ROANOKE TIMES

                         Roanoke Times
                 Copyright (c) 1995, Landmark Communications, Inc.

DATE: WEDNESDAY, July 28, 1993                   TAG: 9307280043
SECTION: BUSINESS                    PAGE: B6   EDITION: METRO 
SOURCE: Associated Press
DATELINE: CLIFTON HEIGHTS, PA.                                LENGTH: Medium


AH, THE ROMANCE, THE CARBONS, THE - SMEARS

In today's world of electronic quick brown foxes, Joe Haig fancies himself one of the last lazy dogs around.

He owns Typewriter Warehouse, a clearinghouse for old, manual business machines. Just stepping into the windowless building packed with the heavy steel contraptions evokes an era of carbon paper and eraser dust.

"I hate to say it, but I'm probably a dinosaur. I'm just trying to hang on," said Haig, 62, a former salesman for Remington Typewriters.

In the past 15 years, personal computers with color monitors and modems have made carriage returns obsolete. America's last manual typewriter rolled off the Smith Corona assembly line in 1983. Today, only the Italian company Olivetti makes them.

Yet holdouts endure. Haig says most customers at his suburban Philadelphia store are collectors, elderly people or municipal agencies that process large numbers of typed forms. Haig buys, sells and fixes the machines.

"Some of the people just can't get used to the computers and word processors," he said.

New York Times columnist James Reston and USA Today founder Allen Neuharth both use manuals, and former President Bush swore by one to tap out personal notes.

"Anybody who started off typing on these things, it spurs their creative juices," said Tom FitzGerald, a Philadelphia engineer and editor of The Typewriter Exchange, a newsletter for manual collectors.

He produces the periodical on a computer; doing it on an electric typewriter got too cumbersome.

Manuals "evoke memories of a simpler time, a slower pace," FitzGerald said. "People were producing something themselves, then, and you don't have that directness with a computer."

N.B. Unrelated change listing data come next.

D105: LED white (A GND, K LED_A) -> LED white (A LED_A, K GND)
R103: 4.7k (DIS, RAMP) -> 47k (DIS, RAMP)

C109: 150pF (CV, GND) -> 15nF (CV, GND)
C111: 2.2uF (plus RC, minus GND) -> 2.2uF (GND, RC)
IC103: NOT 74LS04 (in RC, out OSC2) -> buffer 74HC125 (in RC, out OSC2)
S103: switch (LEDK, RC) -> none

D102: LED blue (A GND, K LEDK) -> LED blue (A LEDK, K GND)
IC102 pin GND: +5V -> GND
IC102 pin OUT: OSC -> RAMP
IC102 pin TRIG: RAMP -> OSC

Today, typewriters gather dust in many offices as secretaries use word processors. Classified ads no longer seek fast typists; they want software proficiency.

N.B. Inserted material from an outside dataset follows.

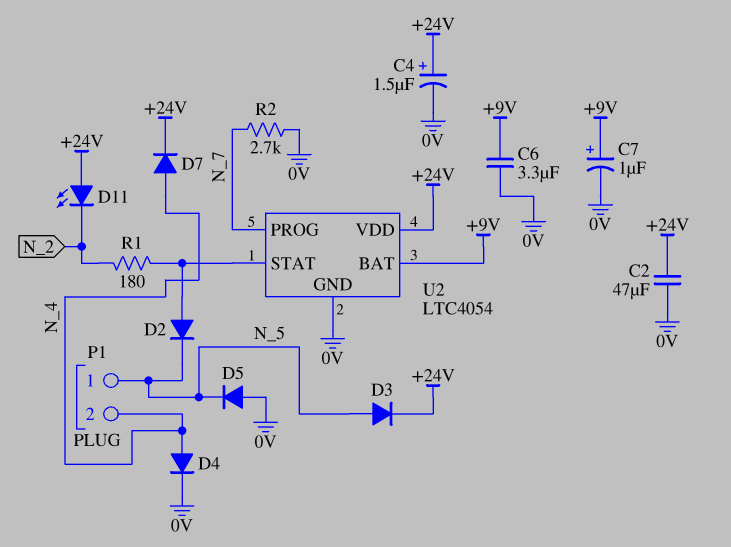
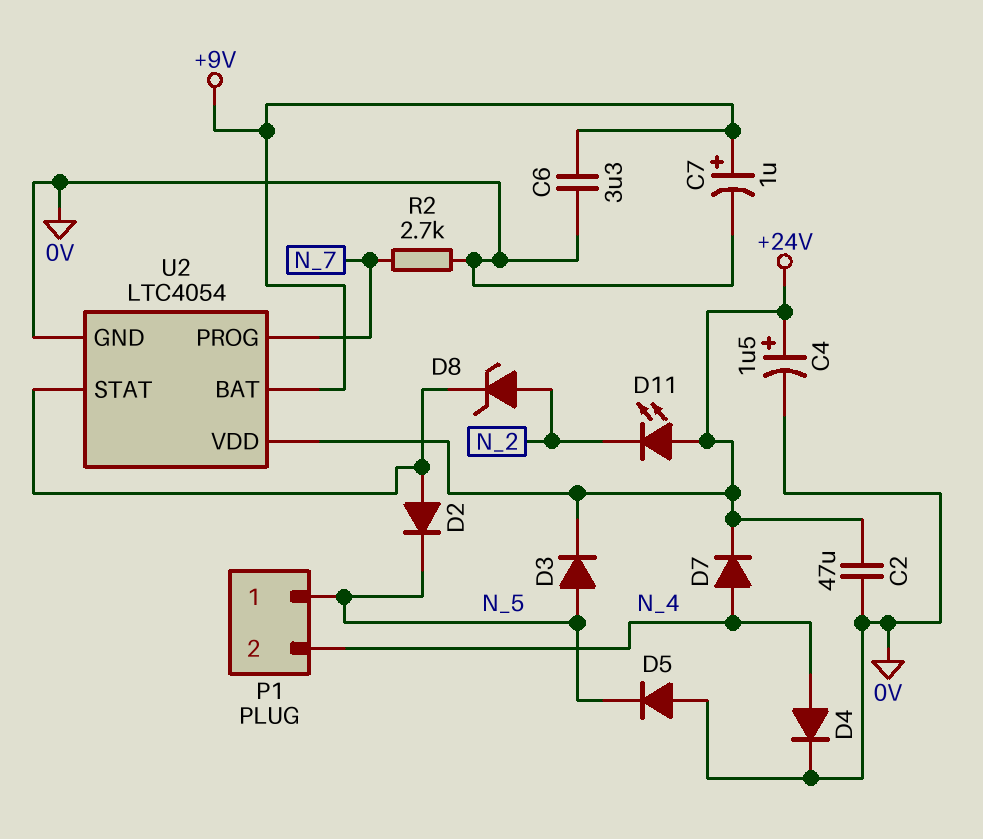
D8: none -> zener (A N_2, K U2/STAT)
R1: 180 (N_2, U2/STAT) -> none

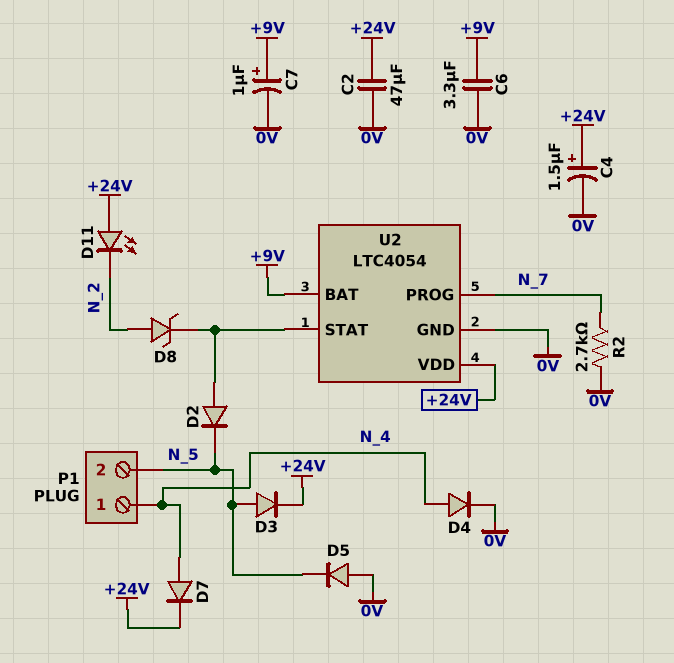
P1 pin 1: N_5 -> N_4
P1 pin 2: N_4 -> N_5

The romanticism remains, however. A word-processing font called "American Typewriter," available through national computer bulletin boards, approximates the keystrokes of a manual.

Haig acknowledges technology's benefits but says he relishes his role as a purist.

"You think a computer technician could fix a typewriter? The breed is vanishing," he said. "And besides, a computer gets replaced by another computer in six months. No matter what happens in electronics, I'll still be able to use a typewriter." He lowered his voice, looked at his machines and winked. "Truthfully," he said, "I can't even type. I use a pencil and paper."